> [INFORMATION PROVIDED]:
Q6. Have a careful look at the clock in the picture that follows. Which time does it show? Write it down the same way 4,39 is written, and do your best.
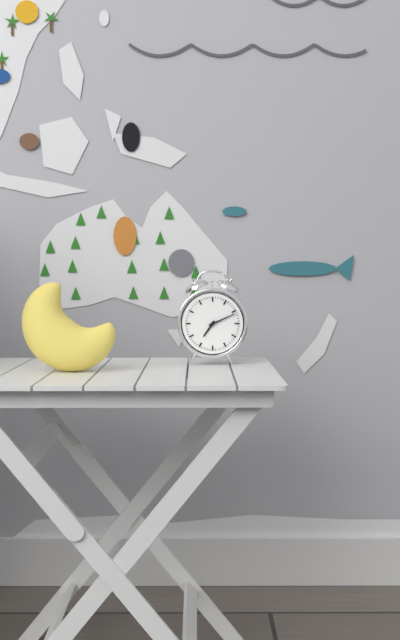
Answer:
7,11
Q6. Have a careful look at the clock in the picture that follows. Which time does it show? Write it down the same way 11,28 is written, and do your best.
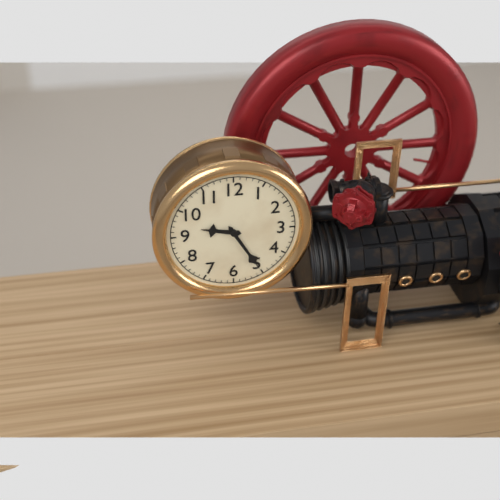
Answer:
9,25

> [BRIEF]: Reproduce both items above word for word, including their answers, and leave out the pictures.

> [RESPONSE]:
Q6. Have a careful look at the clock in the picture that follows. Which time does it show? Write it down the same way 4,39 is written, and do your best.
Answer:
7,11
Q6. Have a careful look at the clock in the picture that follows. Which time does it show? Write it down the same way 11,28 is written, and do your best.
Answer:
9,25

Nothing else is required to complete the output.